Chantal James/Special to The Christian Science Monitor
Rio de Janeiro
A paper cap corralling her long, curly hair and a white paper mask muffling the lilt of her salon gossip, Meire adjusts a neon ring of light and peers businesslike at the calloused foot of a client lying on a white leatherette recliner. Pedicures are serious business in this mecca of sun worship and sandals.
As lowly a job as it may seem to bathe, poke, pluck, and massage other people's feet, this job is golden. It has boosted Meire up the socioeconomic ladder and out of the slums: By serving the middle and upper classes in her cubicle at Ipanema's Spa do Pé (Foot Spa), she has herself entered Brazil's burgeoning middle class.

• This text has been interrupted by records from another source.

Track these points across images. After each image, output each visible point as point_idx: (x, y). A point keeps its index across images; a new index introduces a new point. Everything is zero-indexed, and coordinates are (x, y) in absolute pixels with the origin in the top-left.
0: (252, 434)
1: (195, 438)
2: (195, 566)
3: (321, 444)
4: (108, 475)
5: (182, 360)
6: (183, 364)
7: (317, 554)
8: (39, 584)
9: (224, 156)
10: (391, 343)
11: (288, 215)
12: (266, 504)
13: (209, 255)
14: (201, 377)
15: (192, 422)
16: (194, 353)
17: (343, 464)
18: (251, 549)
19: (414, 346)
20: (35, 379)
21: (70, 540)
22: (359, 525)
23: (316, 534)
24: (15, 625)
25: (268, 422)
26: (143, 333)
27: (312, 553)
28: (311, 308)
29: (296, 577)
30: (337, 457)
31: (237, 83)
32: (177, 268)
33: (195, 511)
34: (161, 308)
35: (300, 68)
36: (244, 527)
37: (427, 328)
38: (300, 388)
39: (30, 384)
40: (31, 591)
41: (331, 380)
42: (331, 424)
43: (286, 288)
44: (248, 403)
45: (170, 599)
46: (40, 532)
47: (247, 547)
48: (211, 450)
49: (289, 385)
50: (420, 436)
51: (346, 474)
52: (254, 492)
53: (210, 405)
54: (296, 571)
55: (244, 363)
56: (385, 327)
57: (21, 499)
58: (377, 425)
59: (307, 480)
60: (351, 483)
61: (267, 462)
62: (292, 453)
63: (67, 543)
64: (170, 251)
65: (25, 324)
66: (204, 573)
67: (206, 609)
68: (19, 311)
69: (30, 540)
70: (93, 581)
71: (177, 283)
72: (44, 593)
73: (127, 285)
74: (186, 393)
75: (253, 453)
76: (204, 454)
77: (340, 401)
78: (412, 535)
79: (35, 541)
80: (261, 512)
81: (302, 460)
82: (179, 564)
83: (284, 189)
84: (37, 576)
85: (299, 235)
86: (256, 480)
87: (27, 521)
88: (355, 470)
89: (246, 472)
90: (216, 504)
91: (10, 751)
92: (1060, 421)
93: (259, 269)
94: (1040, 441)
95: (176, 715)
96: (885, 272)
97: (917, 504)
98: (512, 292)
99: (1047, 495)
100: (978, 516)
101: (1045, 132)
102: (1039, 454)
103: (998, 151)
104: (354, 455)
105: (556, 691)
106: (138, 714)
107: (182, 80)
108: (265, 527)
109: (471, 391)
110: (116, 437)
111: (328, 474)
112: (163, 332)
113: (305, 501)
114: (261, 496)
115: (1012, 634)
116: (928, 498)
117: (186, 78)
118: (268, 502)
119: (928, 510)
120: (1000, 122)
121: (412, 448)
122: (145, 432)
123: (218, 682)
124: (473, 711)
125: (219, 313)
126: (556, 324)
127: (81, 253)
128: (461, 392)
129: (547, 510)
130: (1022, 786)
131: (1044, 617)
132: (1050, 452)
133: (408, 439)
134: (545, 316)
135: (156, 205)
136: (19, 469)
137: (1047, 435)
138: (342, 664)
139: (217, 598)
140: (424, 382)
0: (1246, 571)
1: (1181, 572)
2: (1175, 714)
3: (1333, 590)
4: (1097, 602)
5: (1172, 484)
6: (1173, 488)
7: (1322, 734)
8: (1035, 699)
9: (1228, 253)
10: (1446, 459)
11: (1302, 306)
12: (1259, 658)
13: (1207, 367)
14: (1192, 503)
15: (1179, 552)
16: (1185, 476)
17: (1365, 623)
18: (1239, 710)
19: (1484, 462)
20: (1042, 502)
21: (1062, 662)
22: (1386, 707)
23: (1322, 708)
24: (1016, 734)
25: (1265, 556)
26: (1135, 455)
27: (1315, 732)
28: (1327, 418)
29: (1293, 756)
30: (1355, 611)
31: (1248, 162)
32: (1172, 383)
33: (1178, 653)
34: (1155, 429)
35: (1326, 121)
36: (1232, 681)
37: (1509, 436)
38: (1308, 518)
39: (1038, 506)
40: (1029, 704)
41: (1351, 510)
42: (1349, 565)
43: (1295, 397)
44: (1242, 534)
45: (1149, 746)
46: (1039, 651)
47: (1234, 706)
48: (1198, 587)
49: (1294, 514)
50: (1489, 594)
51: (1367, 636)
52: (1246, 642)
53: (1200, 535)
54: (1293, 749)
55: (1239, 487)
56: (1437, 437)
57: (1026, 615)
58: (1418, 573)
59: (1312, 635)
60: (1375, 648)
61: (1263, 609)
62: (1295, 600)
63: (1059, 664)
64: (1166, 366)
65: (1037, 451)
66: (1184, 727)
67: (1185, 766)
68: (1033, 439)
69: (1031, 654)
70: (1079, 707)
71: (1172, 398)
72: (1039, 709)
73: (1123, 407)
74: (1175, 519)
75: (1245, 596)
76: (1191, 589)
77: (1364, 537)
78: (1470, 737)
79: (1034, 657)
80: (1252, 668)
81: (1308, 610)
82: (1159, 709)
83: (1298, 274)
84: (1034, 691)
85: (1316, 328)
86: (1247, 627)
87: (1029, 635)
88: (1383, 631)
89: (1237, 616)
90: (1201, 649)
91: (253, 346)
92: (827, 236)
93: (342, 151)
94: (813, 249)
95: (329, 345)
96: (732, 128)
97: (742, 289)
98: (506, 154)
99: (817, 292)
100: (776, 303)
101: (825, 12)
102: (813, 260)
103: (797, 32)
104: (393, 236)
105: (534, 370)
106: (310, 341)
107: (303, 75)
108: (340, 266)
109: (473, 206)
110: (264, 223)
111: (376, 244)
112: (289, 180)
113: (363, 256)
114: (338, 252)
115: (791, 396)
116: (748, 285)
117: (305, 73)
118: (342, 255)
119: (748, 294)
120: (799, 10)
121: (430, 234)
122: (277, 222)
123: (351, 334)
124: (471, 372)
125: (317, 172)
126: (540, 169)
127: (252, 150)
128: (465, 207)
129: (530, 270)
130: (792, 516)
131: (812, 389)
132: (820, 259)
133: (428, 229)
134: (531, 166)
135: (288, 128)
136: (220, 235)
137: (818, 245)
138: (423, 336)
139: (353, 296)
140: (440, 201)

"I love what I do," she often says, as she straightens up from hunching over a client's newly buffed feet. And that's despite a three-hour round-trip bus commute to work five days a week – and frequent house-call detours she makes for extra cash.

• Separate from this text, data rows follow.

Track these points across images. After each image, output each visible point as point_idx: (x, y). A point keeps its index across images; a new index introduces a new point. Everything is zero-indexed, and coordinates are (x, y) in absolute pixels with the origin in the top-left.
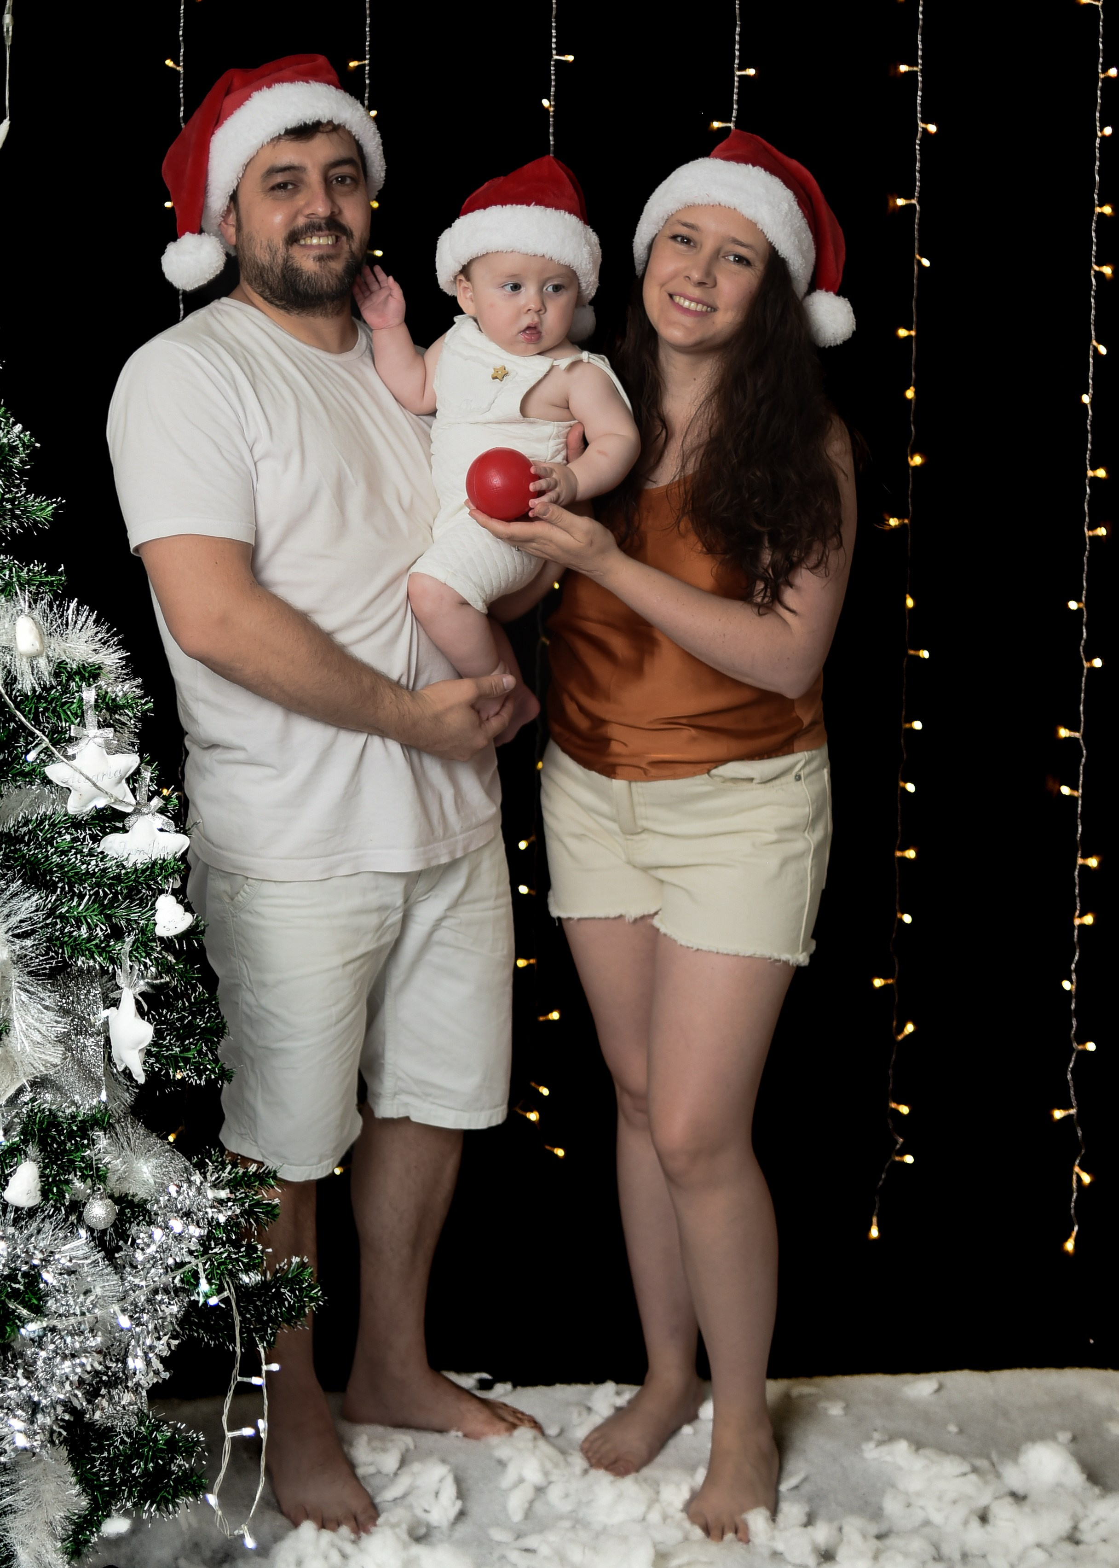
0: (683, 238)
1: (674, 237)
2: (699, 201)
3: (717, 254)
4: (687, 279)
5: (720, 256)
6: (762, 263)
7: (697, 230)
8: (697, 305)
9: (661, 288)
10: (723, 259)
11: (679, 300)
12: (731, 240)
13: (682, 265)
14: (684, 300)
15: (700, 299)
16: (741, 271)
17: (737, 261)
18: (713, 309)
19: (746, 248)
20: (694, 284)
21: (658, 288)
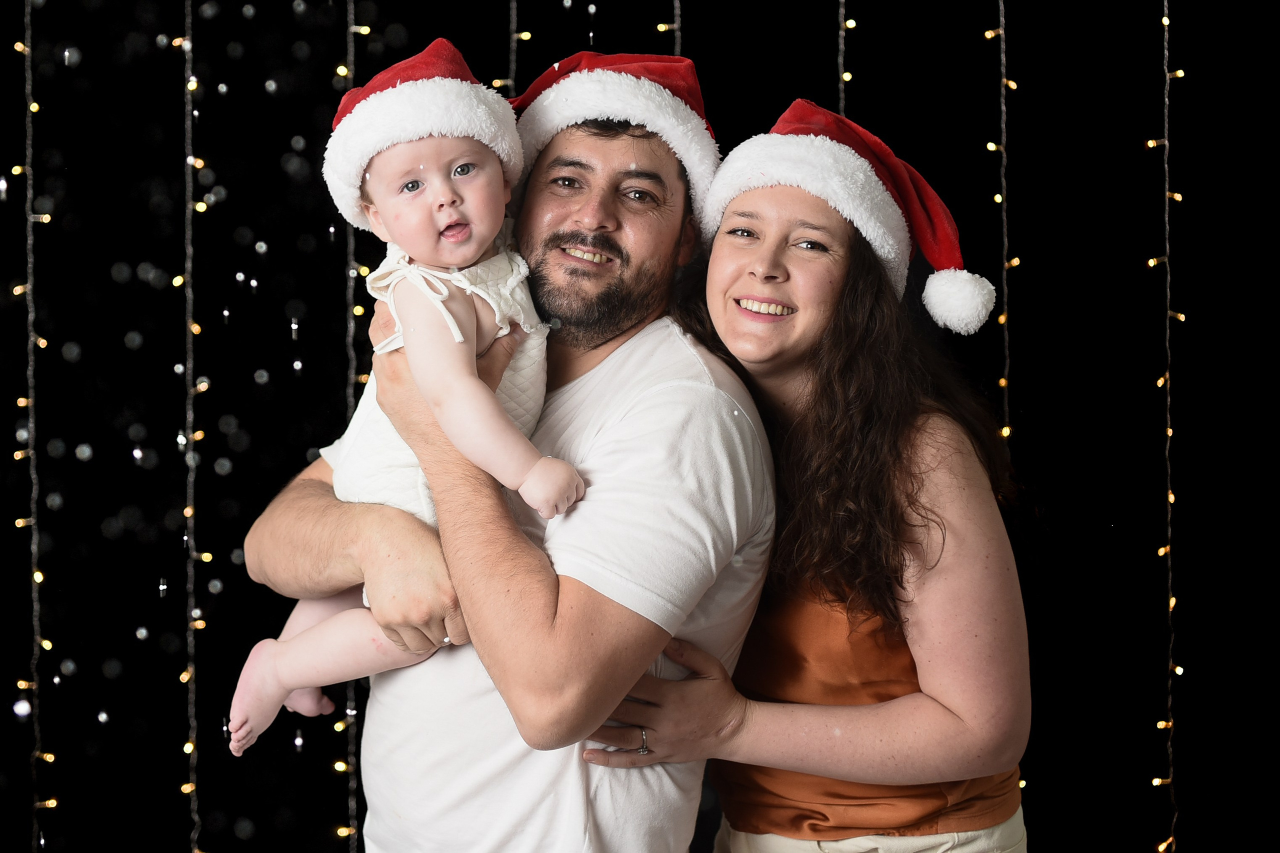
0: (743, 231)
1: (733, 232)
2: (754, 183)
3: (784, 243)
4: (752, 276)
5: (788, 245)
6: (842, 246)
7: (757, 218)
8: (769, 306)
9: (725, 295)
10: (794, 247)
11: (747, 304)
12: (800, 224)
13: (745, 261)
14: (753, 302)
15: (771, 299)
16: (817, 259)
17: (811, 248)
18: (791, 309)
19: (818, 230)
20: (761, 281)
21: (721, 296)
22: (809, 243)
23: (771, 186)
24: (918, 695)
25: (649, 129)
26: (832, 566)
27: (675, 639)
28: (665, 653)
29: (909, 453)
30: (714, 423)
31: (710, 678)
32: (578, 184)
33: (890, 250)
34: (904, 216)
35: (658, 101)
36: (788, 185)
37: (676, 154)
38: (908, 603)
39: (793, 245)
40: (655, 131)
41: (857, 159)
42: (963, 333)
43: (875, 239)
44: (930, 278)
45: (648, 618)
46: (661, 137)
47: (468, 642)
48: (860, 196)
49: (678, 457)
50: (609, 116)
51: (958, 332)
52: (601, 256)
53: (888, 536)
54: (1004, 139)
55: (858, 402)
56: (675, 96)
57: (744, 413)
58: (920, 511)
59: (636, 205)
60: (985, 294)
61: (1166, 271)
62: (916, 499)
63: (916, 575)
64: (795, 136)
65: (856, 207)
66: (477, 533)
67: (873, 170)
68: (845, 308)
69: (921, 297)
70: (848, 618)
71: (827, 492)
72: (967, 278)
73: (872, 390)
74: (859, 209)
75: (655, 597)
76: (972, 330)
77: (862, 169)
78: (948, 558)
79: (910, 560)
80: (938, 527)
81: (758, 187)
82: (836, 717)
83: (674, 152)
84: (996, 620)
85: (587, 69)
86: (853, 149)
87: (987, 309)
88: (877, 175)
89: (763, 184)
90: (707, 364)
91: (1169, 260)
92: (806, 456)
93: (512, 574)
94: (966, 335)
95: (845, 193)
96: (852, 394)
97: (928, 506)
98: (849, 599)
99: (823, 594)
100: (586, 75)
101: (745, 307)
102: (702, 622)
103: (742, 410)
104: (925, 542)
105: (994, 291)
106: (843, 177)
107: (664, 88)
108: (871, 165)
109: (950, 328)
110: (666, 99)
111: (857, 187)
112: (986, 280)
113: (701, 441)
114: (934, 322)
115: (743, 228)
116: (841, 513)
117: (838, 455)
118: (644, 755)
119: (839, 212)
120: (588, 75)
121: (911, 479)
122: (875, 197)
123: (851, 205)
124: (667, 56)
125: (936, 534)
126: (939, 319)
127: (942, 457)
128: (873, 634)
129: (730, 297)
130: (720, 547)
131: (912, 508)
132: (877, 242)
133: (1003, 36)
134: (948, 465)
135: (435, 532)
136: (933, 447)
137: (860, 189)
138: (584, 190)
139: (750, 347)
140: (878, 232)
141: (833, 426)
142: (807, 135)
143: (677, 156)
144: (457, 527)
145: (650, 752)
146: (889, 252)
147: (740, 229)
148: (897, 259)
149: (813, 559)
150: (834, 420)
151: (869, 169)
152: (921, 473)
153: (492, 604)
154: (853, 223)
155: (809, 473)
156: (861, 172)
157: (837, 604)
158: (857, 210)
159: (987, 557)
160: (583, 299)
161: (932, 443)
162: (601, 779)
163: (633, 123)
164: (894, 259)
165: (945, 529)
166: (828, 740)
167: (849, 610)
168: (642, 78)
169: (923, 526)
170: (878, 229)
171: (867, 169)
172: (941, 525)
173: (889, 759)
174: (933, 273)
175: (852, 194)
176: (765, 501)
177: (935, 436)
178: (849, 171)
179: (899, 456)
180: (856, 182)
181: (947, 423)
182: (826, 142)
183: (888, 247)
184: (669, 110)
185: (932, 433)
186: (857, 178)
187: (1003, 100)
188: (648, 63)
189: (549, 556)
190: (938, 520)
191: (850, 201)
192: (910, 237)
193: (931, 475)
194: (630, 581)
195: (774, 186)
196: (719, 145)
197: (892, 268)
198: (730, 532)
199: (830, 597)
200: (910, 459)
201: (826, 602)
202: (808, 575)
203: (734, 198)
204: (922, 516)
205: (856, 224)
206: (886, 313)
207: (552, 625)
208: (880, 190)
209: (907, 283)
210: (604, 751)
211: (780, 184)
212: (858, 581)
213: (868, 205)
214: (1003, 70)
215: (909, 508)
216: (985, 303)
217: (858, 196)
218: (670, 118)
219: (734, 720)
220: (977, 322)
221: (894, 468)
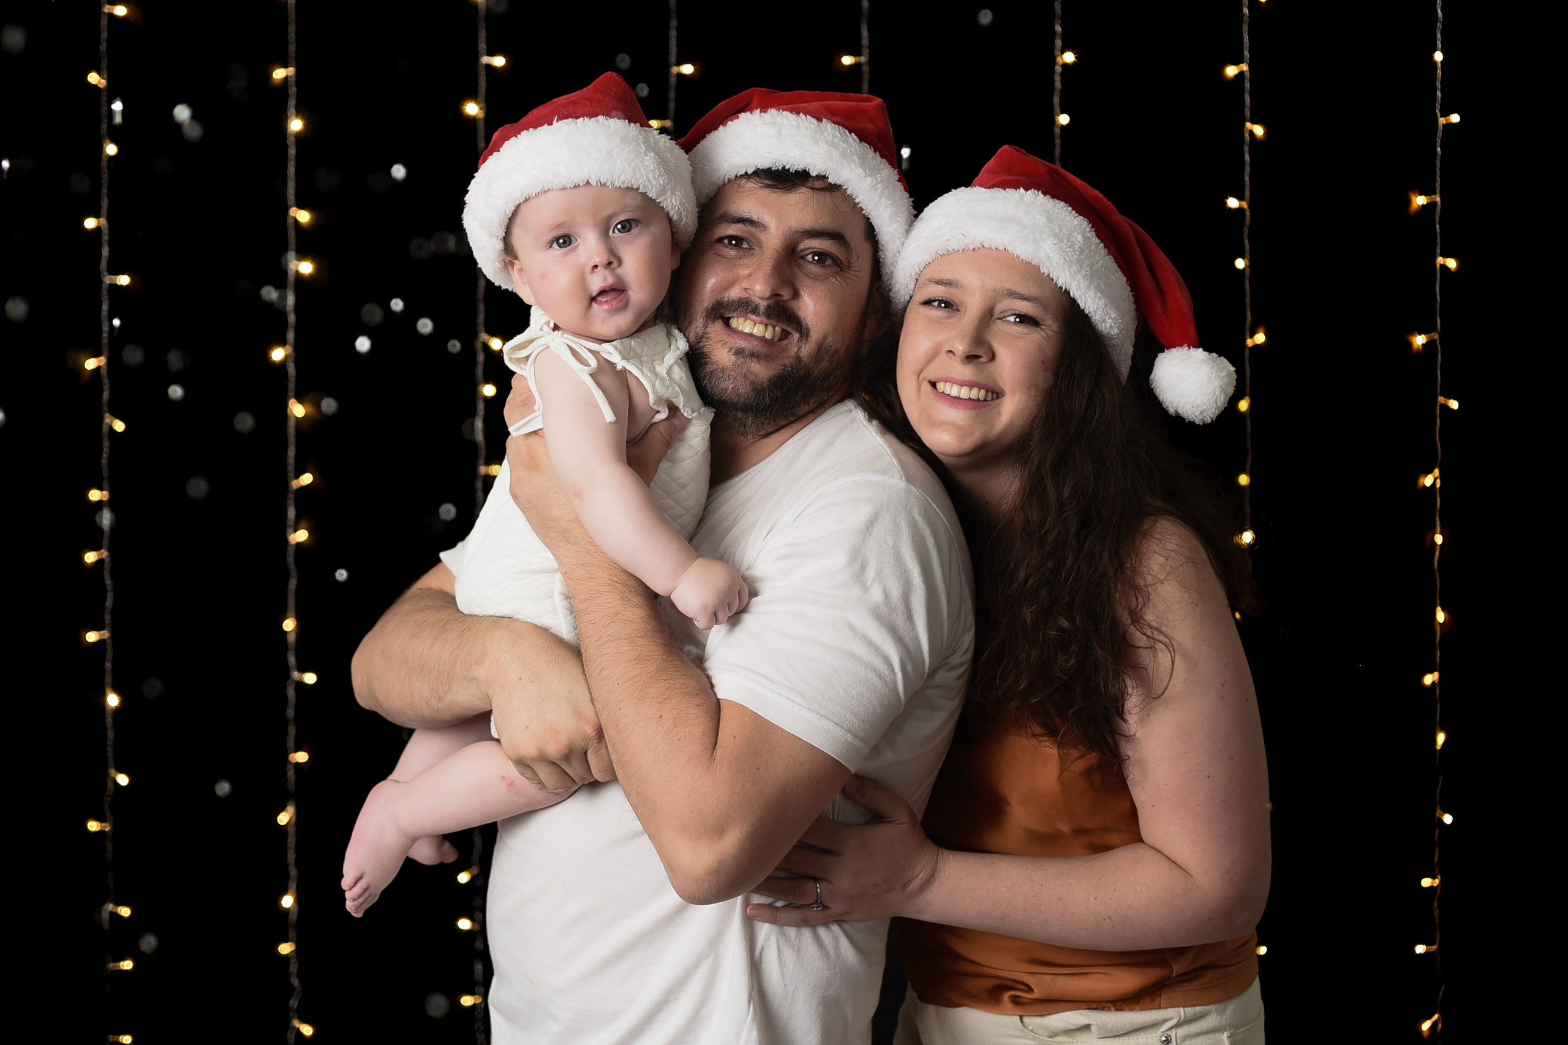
0: (940, 302)
1: (928, 303)
2: (955, 246)
3: (988, 316)
4: (951, 355)
5: (993, 318)
6: (1057, 319)
7: (957, 286)
8: (970, 390)
9: (919, 376)
10: (999, 321)
11: (944, 387)
12: (1007, 294)
13: (942, 336)
14: (952, 386)
15: (973, 382)
16: (1027, 334)
17: (1020, 322)
18: (995, 394)
19: (1029, 301)
20: (961, 360)
21: (915, 378)
22: (1018, 316)
23: (974, 250)
24: (1140, 845)
25: (831, 180)
26: (1041, 694)
27: (855, 776)
28: (844, 792)
29: (1133, 562)
30: (903, 525)
31: (897, 822)
32: (748, 243)
33: (1113, 324)
34: (1129, 285)
35: (842, 148)
36: (994, 249)
37: (863, 210)
38: (1129, 738)
39: (999, 319)
40: (838, 182)
41: (1075, 217)
42: (1197, 422)
43: (1095, 312)
44: (1159, 357)
45: (824, 750)
46: (846, 189)
47: (614, 779)
48: (1078, 261)
49: (862, 562)
50: (784, 165)
51: (1192, 420)
52: (774, 329)
53: (1107, 659)
54: (1247, 194)
55: (1074, 503)
56: (863, 142)
57: (940, 513)
58: (1145, 631)
59: (814, 269)
60: (1224, 376)
61: (1437, 350)
62: (1140, 616)
63: (1140, 704)
64: (1002, 190)
65: (1073, 274)
66: (625, 648)
67: (1093, 230)
68: (1059, 393)
69: (1148, 379)
70: (1059, 755)
71: (1036, 608)
72: (1203, 358)
73: (1091, 488)
74: (1076, 277)
75: (832, 726)
76: (1209, 419)
77: (1080, 229)
78: (1177, 685)
79: (1133, 687)
80: (1167, 649)
81: (958, 251)
82: (1043, 870)
83: (861, 207)
84: (1232, 759)
85: (759, 110)
86: (1070, 206)
87: (1226, 394)
88: (1098, 236)
89: (964, 247)
90: (896, 455)
91: (1439, 336)
92: (1012, 565)
93: (665, 697)
94: (1201, 424)
95: (1061, 259)
96: (1066, 494)
97: (1155, 624)
98: (1061, 733)
99: (1030, 727)
100: (758, 117)
101: (942, 391)
102: (889, 756)
103: (936, 509)
104: (1151, 666)
105: (1235, 373)
106: (1058, 239)
107: (850, 133)
108: (1091, 225)
109: (1183, 416)
110: (852, 146)
111: (1074, 250)
112: (1225, 360)
113: (889, 545)
114: (1164, 409)
115: (940, 298)
116: (1052, 633)
117: (1050, 565)
118: (818, 911)
119: (1053, 280)
120: (760, 116)
121: (1135, 593)
122: (1095, 263)
123: (1067, 272)
124: (853, 94)
125: (1164, 658)
126: (1170, 406)
127: (1171, 567)
128: (1087, 773)
129: (924, 379)
130: (909, 668)
131: (1135, 627)
132: (1097, 316)
133: (1247, 74)
134: (1179, 577)
135: (575, 651)
136: (1162, 556)
137: (1078, 253)
138: (754, 251)
139: (947, 437)
140: (1098, 304)
141: (1045, 529)
142: (1016, 190)
143: (864, 212)
144: (601, 642)
145: (825, 907)
146: (1111, 327)
147: (937, 298)
148: (1120, 335)
149: (1020, 686)
150: (1045, 523)
151: (1088, 230)
152: (1146, 586)
153: (642, 733)
154: (1069, 293)
155: (1015, 586)
156: (1079, 233)
157: (1046, 738)
158: (1075, 278)
159: (1223, 685)
160: (753, 383)
161: (1159, 550)
162: (767, 939)
163: (813, 174)
164: (1118, 335)
165: (1174, 652)
166: (1033, 896)
167: (1060, 745)
168: (824, 120)
169: (1149, 648)
170: (1099, 299)
171: (1086, 229)
172: (1170, 647)
173: (1105, 919)
174: (1163, 351)
175: (1068, 258)
176: (963, 617)
177: (1163, 542)
178: (1064, 232)
179: (1121, 566)
180: (1073, 245)
181: (1178, 528)
182: (1038, 198)
183: (1110, 321)
184: (855, 158)
185: (1160, 539)
186: (1074, 240)
187: (1246, 149)
188: (830, 102)
189: (709, 678)
190: (1166, 640)
191: (1066, 267)
192: (1136, 309)
193: (1159, 588)
194: (804, 707)
195: (976, 249)
196: (913, 199)
197: (1114, 346)
198: (922, 652)
199: (1038, 730)
200: (1134, 569)
201: (1034, 735)
202: (1013, 704)
203: (929, 263)
204: (1147, 636)
205: (1073, 293)
206: (1107, 399)
207: (711, 756)
208: (1101, 253)
209: (1132, 362)
210: (771, 906)
211: (983, 246)
212: (1071, 711)
213: (1086, 271)
214: (1248, 113)
215: (1132, 626)
216: (1224, 387)
217: (1076, 261)
218: (856, 168)
219: (923, 873)
220: (1214, 409)
221: (1116, 579)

Meire, who asked that the Monitor not use her real name for security reasons, is living the middle-class dream that is spreading across the globe. Her income – the equivalent of $1,000 a month – has enabled her to get a mortgage on a small house on a tree-lined street 15 minutes from her parents' home in the giant Jacarezinho , or slum. Brazil's middle class, swelling with people like her who have achieved higher levels of education than their parents, is now estimated to include half the nation's population of 191 million. The burgeoning consumer appetite, say economists, buffered the country from the world recession that began in 2008: Unlike the United States and much of Europe, Brazil's economy is booming, with 7.5 percent gross domestic product growth in 2010.